Kembalinya kota sebagai milik semua warga ini justru dapat menjadi ajang untuk mengedukasi publik bagaimana menjadi kaum urban beradab dan mendukung pembangunan kota berkelanjutan. Soal kritik ”anak Citayam” merokok dan buang sampah sembarangan sembari mengokupasi ruang publik, misalnya, mengapa tidak ditanggapi dengan penegakan aturan ketertiban umum dengan sosialisasi ramah tetapi tegas oleh aparat terkait, seperti Satuan Polisi Pamong Praja (Satpol PP) DKI.

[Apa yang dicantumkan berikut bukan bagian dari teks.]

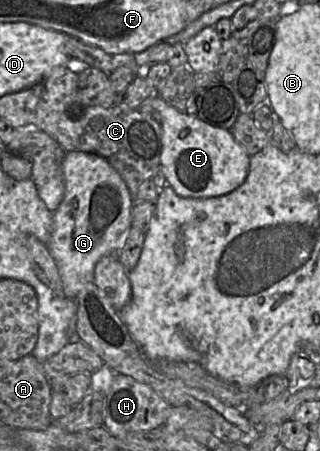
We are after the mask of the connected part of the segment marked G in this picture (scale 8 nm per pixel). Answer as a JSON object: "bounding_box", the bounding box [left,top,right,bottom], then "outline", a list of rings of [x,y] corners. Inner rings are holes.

Baca juga: Wajah Gentrifikasi di Seputaran Sarinah
Jakarta dengan berbagai kebijakan yang terkait kepentingan publik, seperti transportasi dan ruang terbuka, telah menjadi laboratorium hidup sekaligus patokan arah pembangunan perkotaan di seantero Nusantara. Fenomena ”anak Citayam” ini seharusnya menggedor kesadaran Pemprov DKI untuk membuat semua penjuru kotanya ramah pada setiap orang tanpa melanggar aturan. Demikian juga daerah anglomerasi Bodetabek sepatutnya turut tergerak dengan bergegas mendandani kawasannya dan merangkul warganya untuk menjadi subyek pembangunan.
Jangan lupa pula, kaum muda seperti komunitas Citayam ini melek digital dan piawai mengelola kegaduhan di dunia maya dan nyata. Mereka kelak bakal menjadi pemilih muda yang jumlahnya di tiap daerah cukup besar. Jadi, mengapa tidak menjajal peruntungan menelurkan kebijakan pembangunan yang merespons kebutuhan kaum muda? Tempat di mana mereka menemukan kesenangan pasti pamornya akan terkerek moncer, begitupun pemimpin-pemimpin di kota itu.
Momentum yang tercipta lewat fenomena ”Citayam Fashion Week” saat ini sayang jika dilewatkan begitu saja. Setiap warga memiliki hak yang sama memperoleh perhatian pengelola kota dan menikmati kota yang ramah. Siapa pun dia boleh berbangga menjadi bagian dari kota yang berpihak kepada warganya.